3. Paraphrase & Triage Datasets

  • Radiology Paraphrase QA dataset: Multiple paraphrased versions per question
  • Triage evaluation data: Cases with AI decisions and outcomes
  • Privacy-compliant release strategies
  • Evaluation code and metrics

4. Benchmark Metrics and Leaderboard

  • Clear metrics for robustness and safety
  • Flip-rate, consistency score, calibrated risk score
  • Triage sensitivity/specificity standards
  • Community benchmark for comparison

5. Publications and Dissertation

  • Multiple conference and journal papers
  • Preprints for early dissemination
  • Doctoral dissertation manuscript
  • Defense by August 2026

Publishing Roadmap

1. MICCAI 2026 - Phrasing Robustness & Mitigation

  • Focus: Methods to measure and improve robustness
  • Content: Paraphrase dataset, training strategies, flip-rate reduction
  • Submission: February 2026
  • Target: Medical imaging methodology audience

2. NeurIPS 2026 - Uncertainty & Safe Triage

  • Focus: Uncertainty-aware triage framework
  • Content: Confidence thresholds, OOD detection, workflow simulation
  • Submission: May 2026
  • Target: AI/ML technical audience

3. Journal of Biomedical Informatics - Robust VLM Benchmark

  • Focus: Comprehensive evaluation and toolkit
  • Content: Interpretability features, robustness metrics, model comparisons
  • Submission: Mid-2026
  • Target: Biomedical informatics community

4. npj Digital Medicine - Clinical Safety and Deployment

  • Focus: Safety implications and clinical evaluation
  • Content: Reader study results, deployment guidelines, regulatory considerations
  • Submission: Late Spring 2026
  • Target: Clinical and informatics audience

5. Auxiliary Outputs

  • AMIA 2025 workshop on medical AI interpretability
  • MIDL 2026 demo of visualization tool
  • Blog posts and community engagement

Core Technical Approach

Phrasing Robustness Pipeline

# Paraphrase generation with semantic preservation
def generate_paraphrases(question, n_variants=10):
    strategies = [
        synonym_replacement,
        negation_handling,
        formality_variation,
        medical_term_substitution
    ]
    return validated_paraphrases
 
# Consistency loss for training
def consistency_loss(model, image, question_variants):
    outputs = [model(image, q) for q in question_variants]
    return mean_kl_divergence(outputs)

Causal Attribution Framework

# Mediation analysis: phrasing → attention → answer
def causal_mediation_analysis(model, data):
    # Measure total effect
    total_effect = measure_answer_change(original, paraphrase)

◆ Activity
Please resume the research roadmap above, starting right after its last line in the causal mediation code.

◆ Data to examine
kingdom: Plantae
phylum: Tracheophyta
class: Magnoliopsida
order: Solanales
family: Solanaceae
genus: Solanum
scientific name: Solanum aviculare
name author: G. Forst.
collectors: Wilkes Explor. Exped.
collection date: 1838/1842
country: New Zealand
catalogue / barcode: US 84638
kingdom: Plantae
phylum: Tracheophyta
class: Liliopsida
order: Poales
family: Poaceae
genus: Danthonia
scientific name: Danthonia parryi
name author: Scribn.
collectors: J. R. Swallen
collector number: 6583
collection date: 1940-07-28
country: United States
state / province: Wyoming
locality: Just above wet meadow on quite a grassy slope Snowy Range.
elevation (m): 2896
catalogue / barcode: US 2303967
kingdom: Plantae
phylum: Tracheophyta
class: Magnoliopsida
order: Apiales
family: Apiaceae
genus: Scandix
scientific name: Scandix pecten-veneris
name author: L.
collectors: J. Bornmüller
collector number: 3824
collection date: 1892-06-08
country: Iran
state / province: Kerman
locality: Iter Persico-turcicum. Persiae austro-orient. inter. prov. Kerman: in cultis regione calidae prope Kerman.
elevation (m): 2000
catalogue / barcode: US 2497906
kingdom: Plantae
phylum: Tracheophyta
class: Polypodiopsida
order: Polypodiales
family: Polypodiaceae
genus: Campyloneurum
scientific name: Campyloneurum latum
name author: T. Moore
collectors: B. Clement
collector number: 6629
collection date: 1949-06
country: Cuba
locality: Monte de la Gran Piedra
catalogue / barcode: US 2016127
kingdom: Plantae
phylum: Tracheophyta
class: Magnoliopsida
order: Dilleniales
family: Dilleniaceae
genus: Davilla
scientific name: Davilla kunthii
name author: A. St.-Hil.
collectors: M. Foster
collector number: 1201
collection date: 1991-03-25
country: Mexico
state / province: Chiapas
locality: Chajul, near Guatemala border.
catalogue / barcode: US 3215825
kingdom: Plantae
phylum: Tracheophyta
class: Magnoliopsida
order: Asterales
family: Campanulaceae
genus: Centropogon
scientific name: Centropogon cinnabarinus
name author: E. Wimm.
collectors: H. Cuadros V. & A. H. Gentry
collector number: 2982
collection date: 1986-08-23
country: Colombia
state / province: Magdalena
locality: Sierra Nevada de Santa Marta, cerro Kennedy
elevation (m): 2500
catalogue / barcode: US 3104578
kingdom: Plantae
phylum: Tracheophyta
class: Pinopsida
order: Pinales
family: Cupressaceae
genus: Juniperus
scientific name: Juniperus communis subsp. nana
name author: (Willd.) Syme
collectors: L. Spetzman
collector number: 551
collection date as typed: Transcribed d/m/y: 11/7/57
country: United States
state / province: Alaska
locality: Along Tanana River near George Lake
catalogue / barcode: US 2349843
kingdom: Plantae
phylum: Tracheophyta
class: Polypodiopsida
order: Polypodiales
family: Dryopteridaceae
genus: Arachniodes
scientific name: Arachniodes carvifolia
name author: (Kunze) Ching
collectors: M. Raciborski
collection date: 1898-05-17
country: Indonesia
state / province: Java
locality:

◆ Response to the task
    # Intervene on attention
    controlled_attention = fix_attention(original_attention)
    direct_effect = measure_with_intervention(controlled_attention)
    
    # Compute mediation
    mediation_effect = total_effect - direct_effect
    return mediation_percentage

Triage System Architecture

class SafeTriageSystem:
    def __init__(self, sensitivity_target=0.99):
        self.confidence_threshold = self.calibrate_threshold()
        self.ood_detector = self.train_ood_model()
        
    def triage_decision(self, image, question):
        prediction = self.model(image, question)
        confidence = self.get_calibrated_confidence(prediction)
        
        if self.is_ood(image, question):
            return "defer", "out-of-distribution"
        
        if confidence < self.confidence_threshold:
            return "defer", "low_confidence"
            
        if prediction == "normal" and confidence > 0.95:
            return "auto_clear", prediction
        else:
            return "radiologist_review", prediction

Research Significance

This work addresses critical gaps in medical AI deployment:

  1. Clinical Safety: Reducing phrasing brittleness prevents dangerous inconsistencies
  2. Trust Building: Interpretable failures and uncertainty awareness increase clinician confidence
  3. Efficiency Gains: Safe triage reduces radiologist workload without compromising care
  4. Methodological Advances: Causal analysis techniques for multimodal medical AI
  5. Open Science: Toolkit and datasets enable reproducible research

By August 2026, this dissertation will have demonstrated how to make medical VLMs reliable enough for real-world radiology workflows, with measurable improvements in robustness, interpretability, and clinical safety.